Collected data entries:
+---+

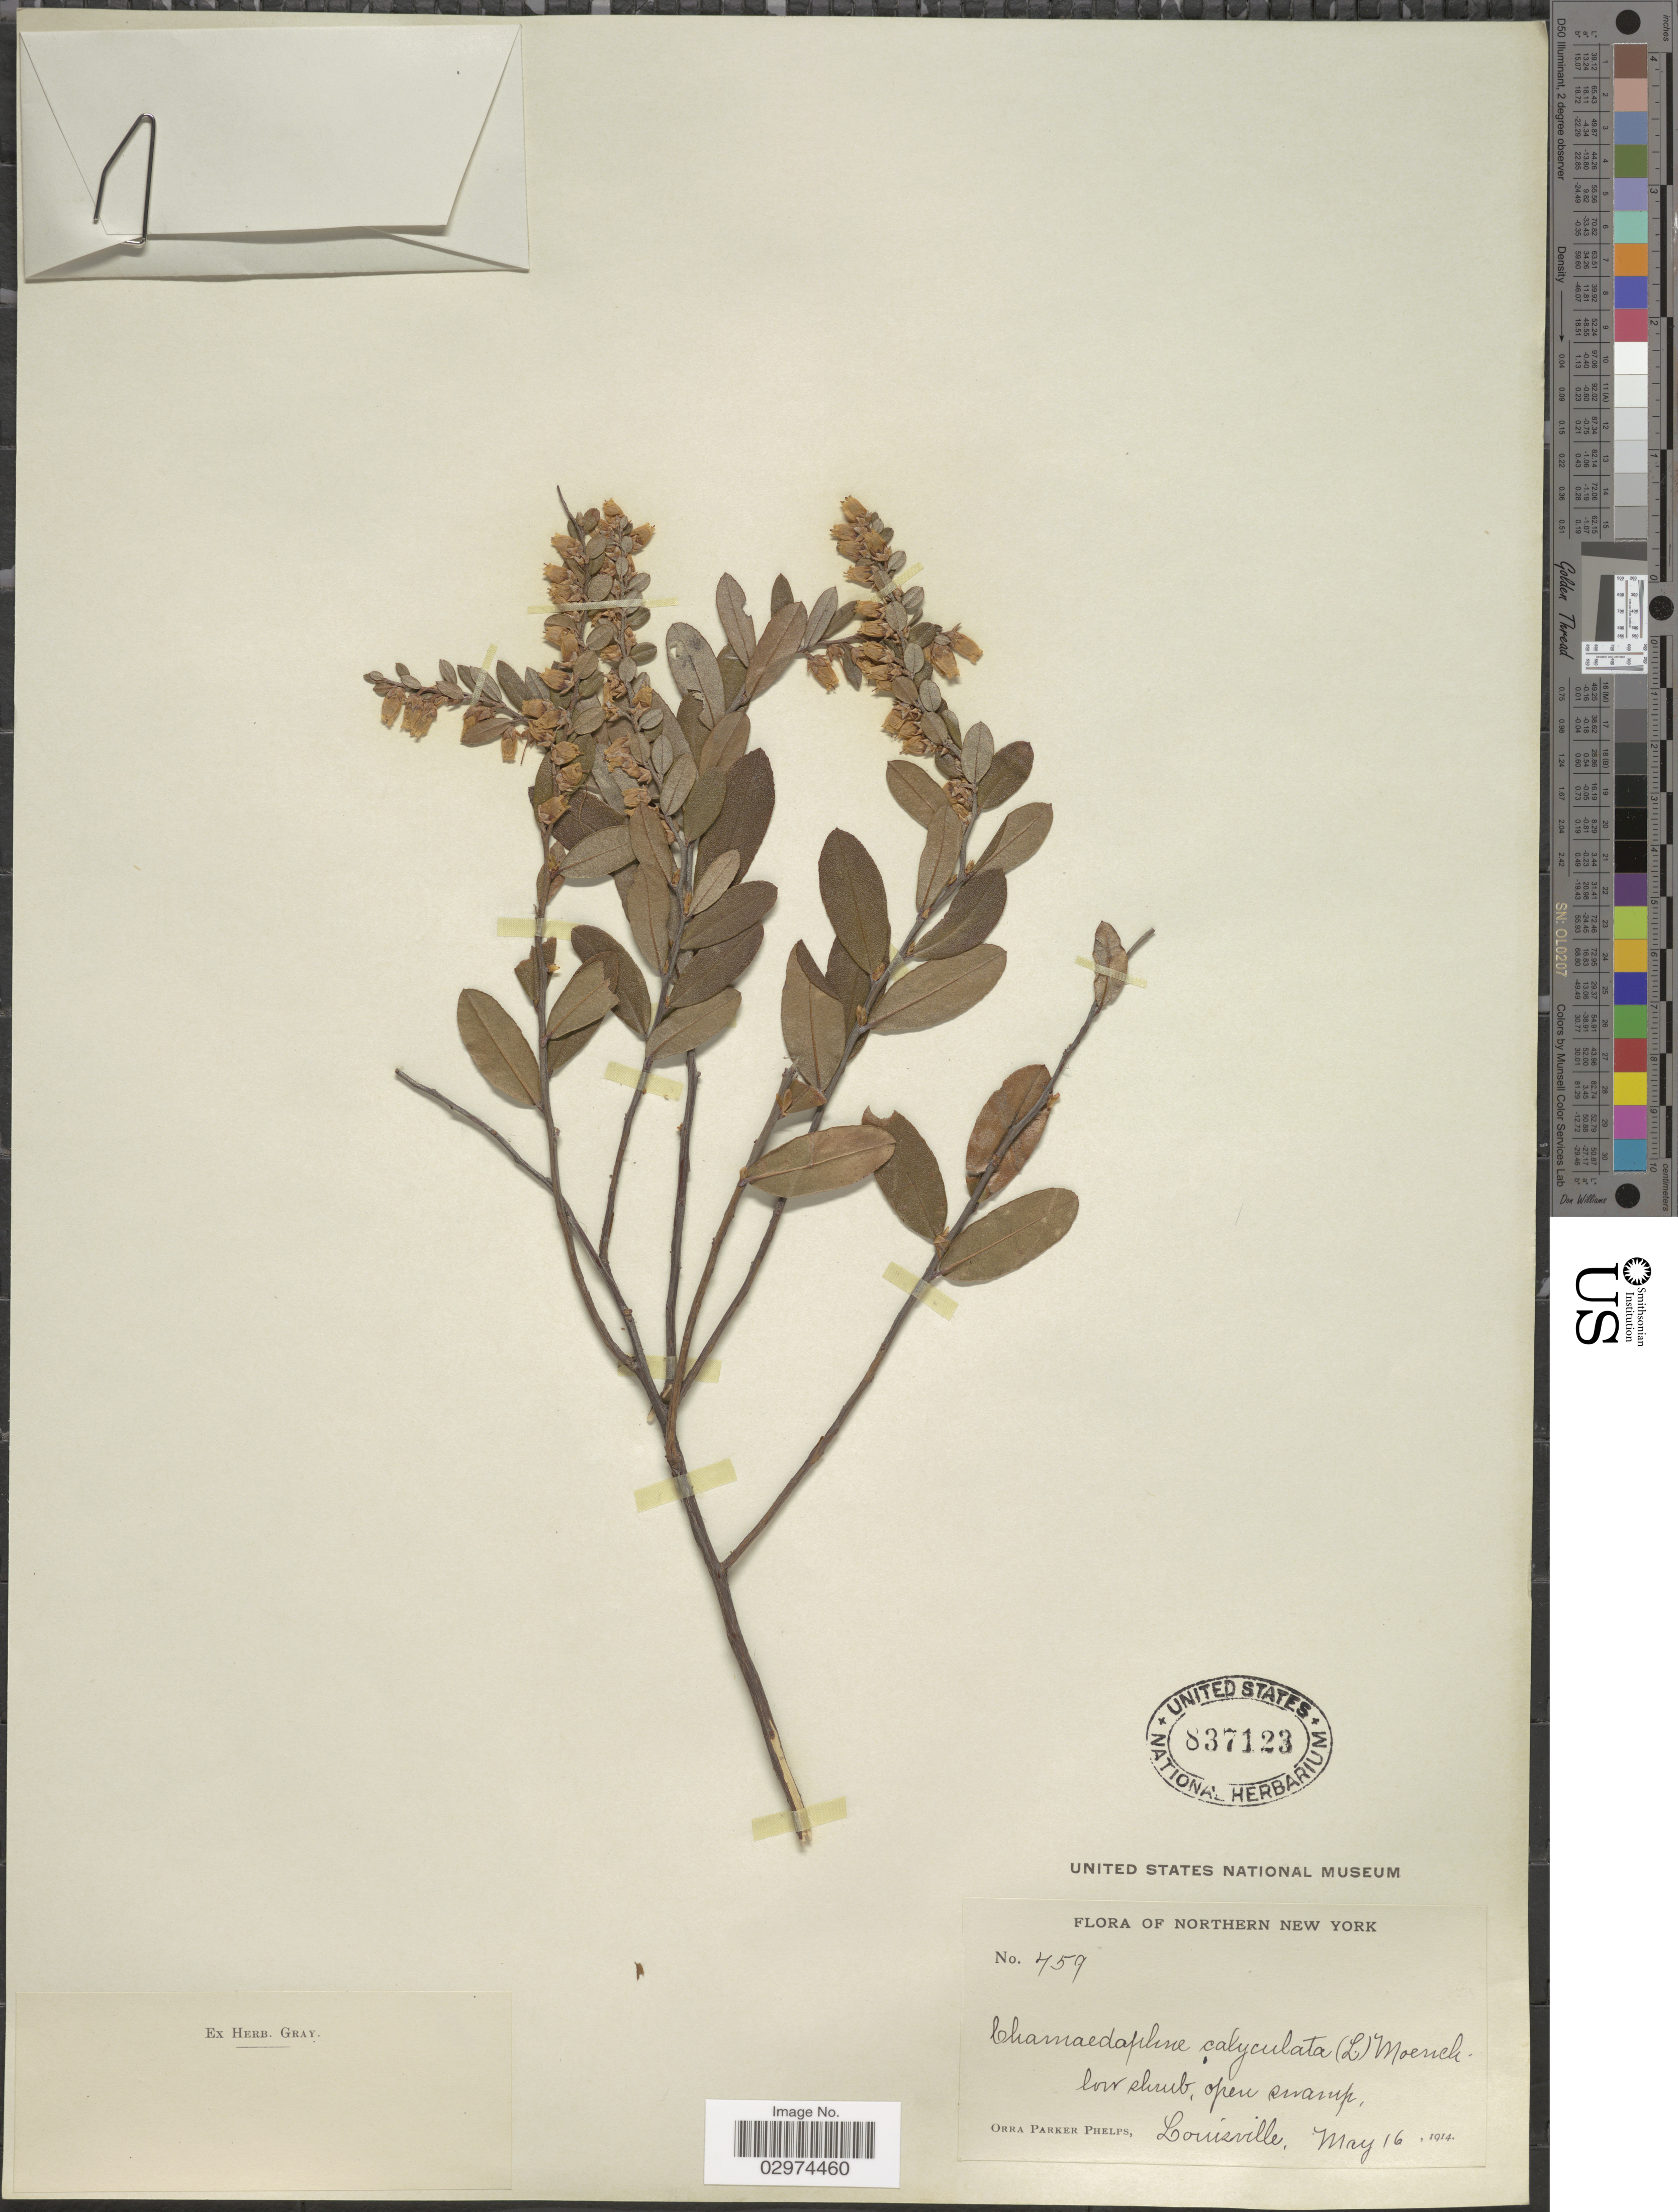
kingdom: Plantae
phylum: Tracheophyta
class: Magnoliopsida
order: Ericales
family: Ericaceae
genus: Chamaedaphne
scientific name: Chamaedaphne calyculata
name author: (L.) Moench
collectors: O. P. Phelps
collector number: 459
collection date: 1914-05-16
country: United States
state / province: New York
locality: Northern New York, Louisville.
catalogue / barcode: US 837123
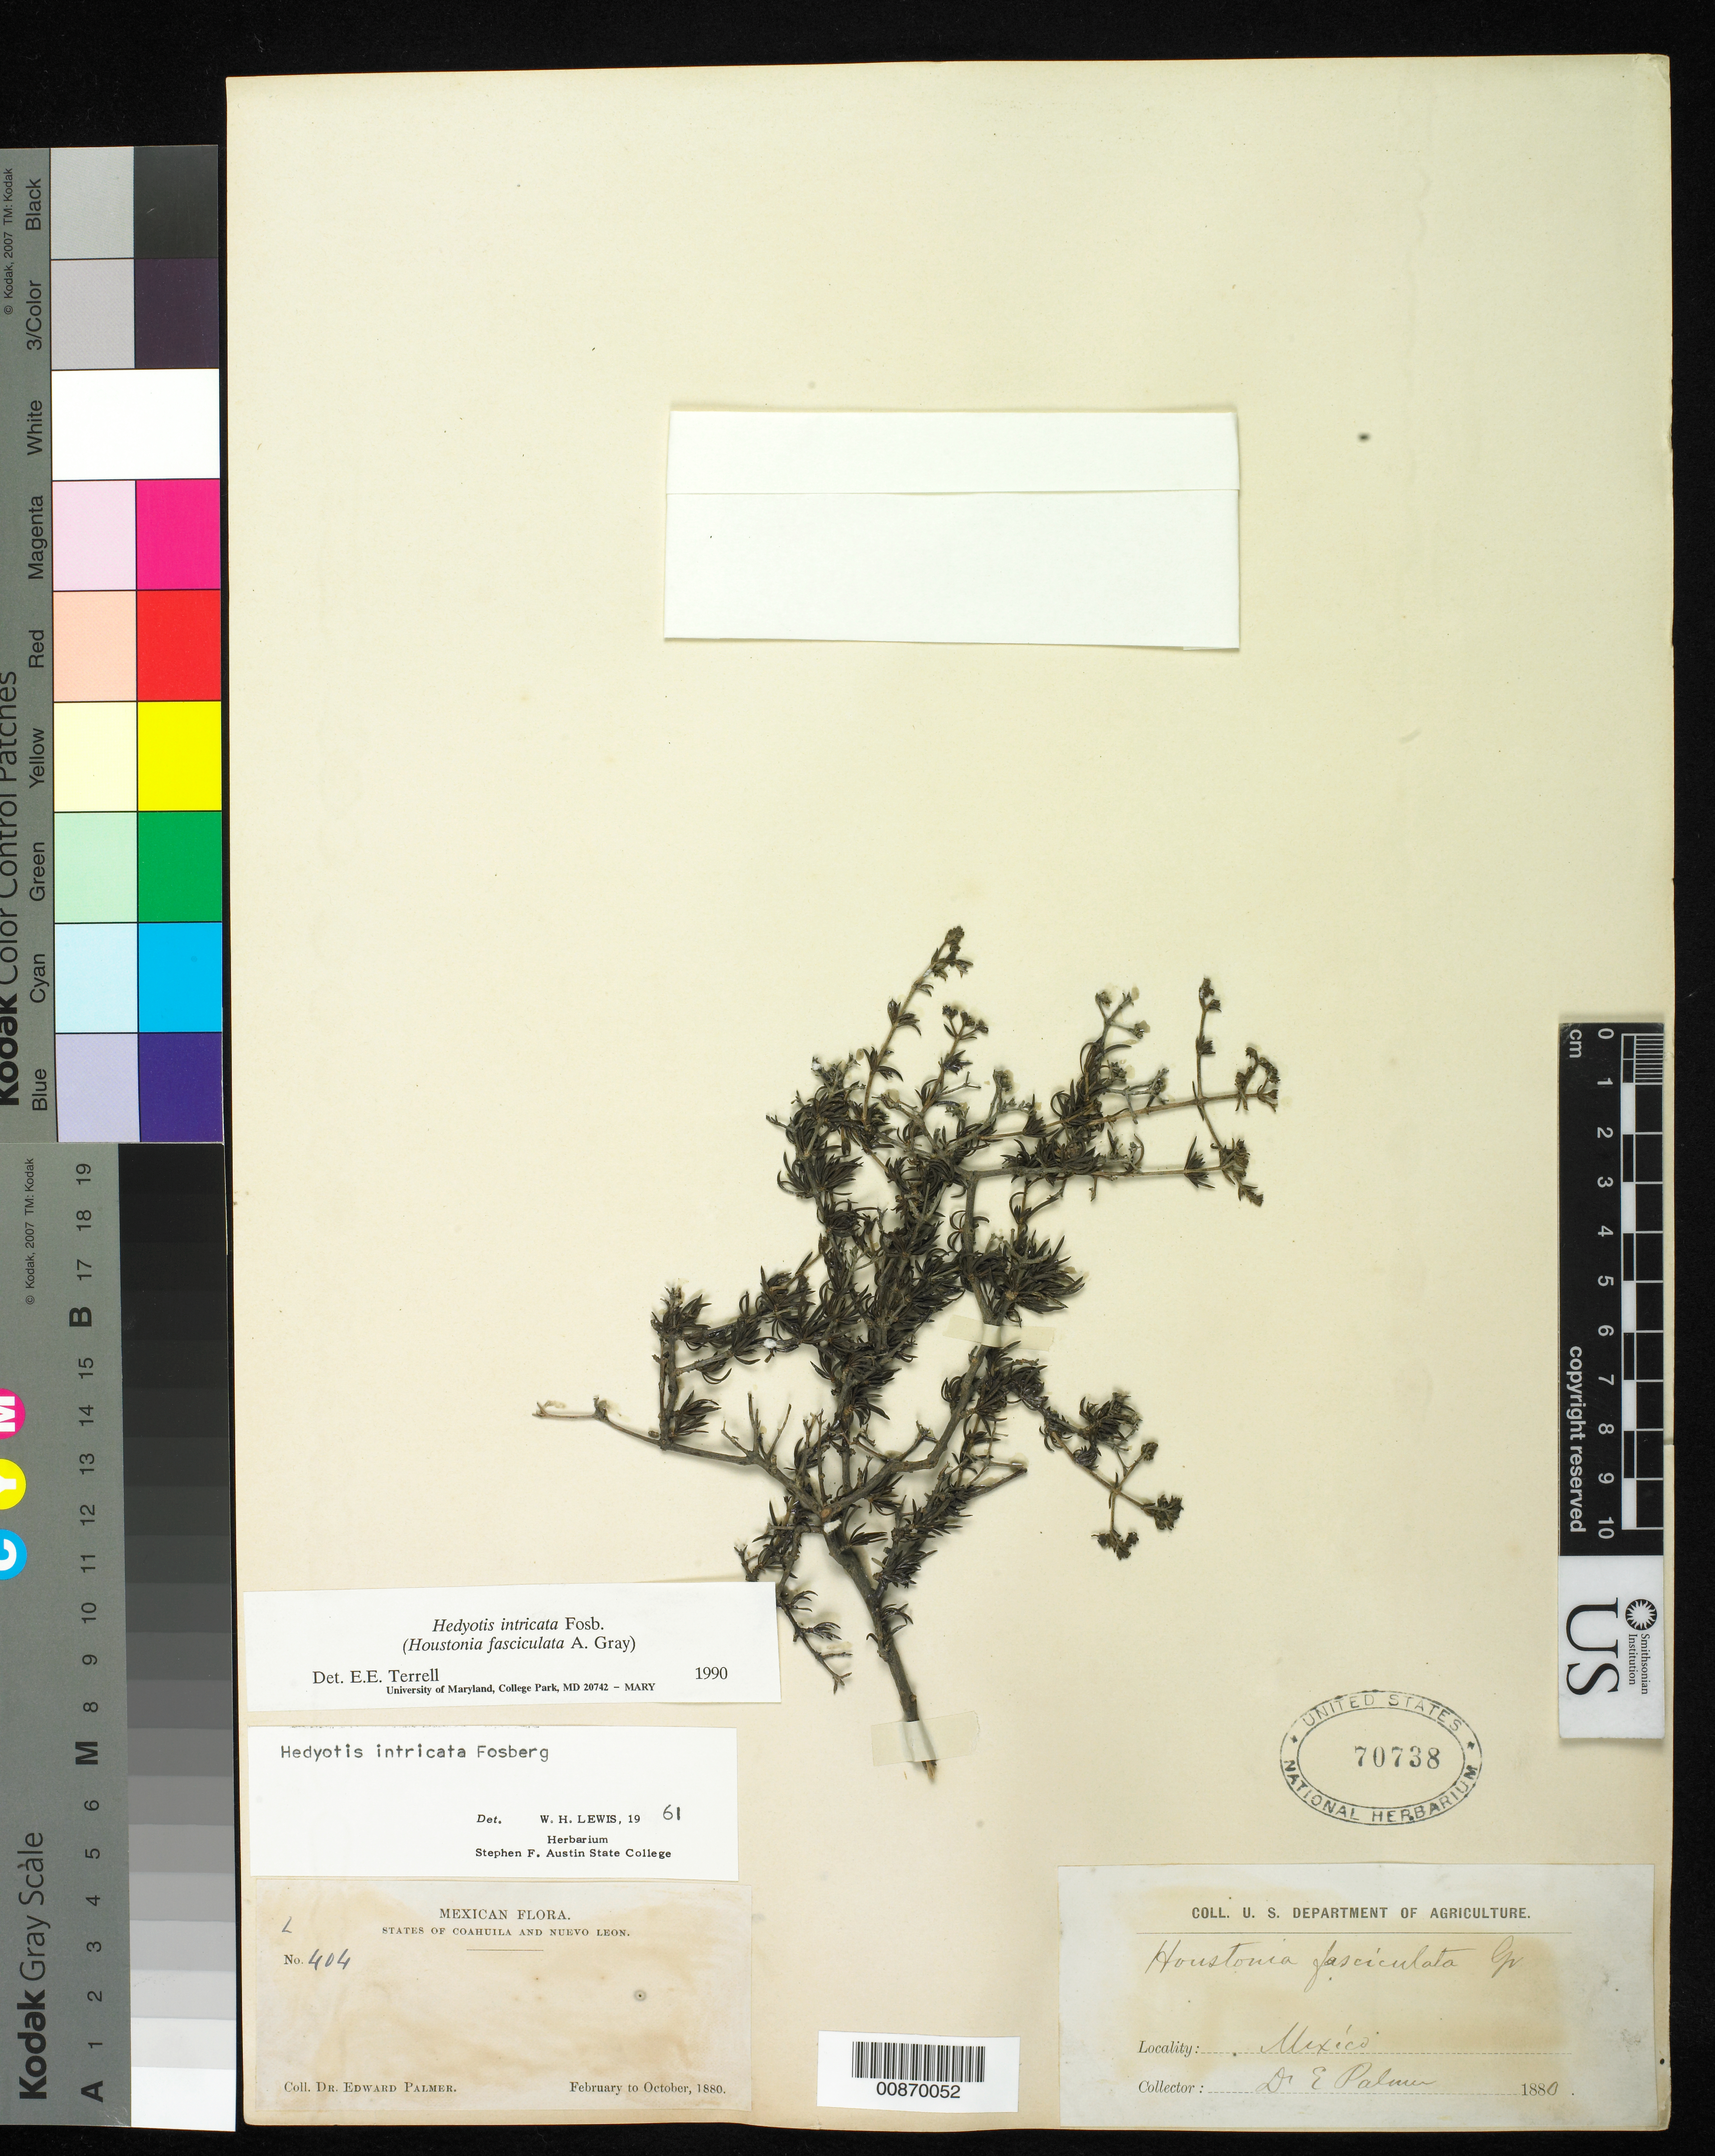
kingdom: Plantae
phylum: Tracheophyta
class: Magnoliopsida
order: Gentianales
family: Rubiaceae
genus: Arcytophyllum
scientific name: Arcytophyllum fasciculatum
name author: (A. Gray) Terrell & H. Rob.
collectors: E. Palmer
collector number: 404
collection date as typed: Feb 1880 to -- Oct 1880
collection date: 1880-02/1880-10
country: Mexico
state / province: Coahuila / Nuevo León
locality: States of Coahuila and Nuevo León.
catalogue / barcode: US 70738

+---+

• [Exercise aim] Arrange the lines above as a numbered list, leaving out any blank lines and both pictures.

• [Task solution]
1. kingdom: Plantae
2. phylum: Tracheophyta
3. class: Magnoliopsida
4. order: Ericales
5. family: Ericaceae
6. genus: Chamaedaphne
7. scientific name: Chamaedaphne calyculata
8. name author: (L.) Moench
9. collectors: O. P. Phelps
10. collector number: 459
11. collection date: 1914-05-16
12. country: United States
13. state / province: New York
14. locality: Northern New York, Louisville.
15. catalogue / barcode: US 837123
16. kingdom: Plantae
17. phylum: Tracheophyta
18. class: Magnoliopsida
19. order: Gentianales
20. family: Rubiaceae
21. genus: Arcytophyllum
22. scientific name: Arcytophyllum fasciculatum
23. name author: (A. Gray) Terrell & H. Rob.
24. collectors: E. Palmer
25. collector number: 404
26. collection date as typed: Feb 1880 to -- Oct 1880
27. collection date: 1880-02/1880-10
28. country: Mexico
29. state / province: Coahuila / Nuevo León
30. locality: States of Coahuila and Nuevo León.
31. catalogue / barcode: US 70738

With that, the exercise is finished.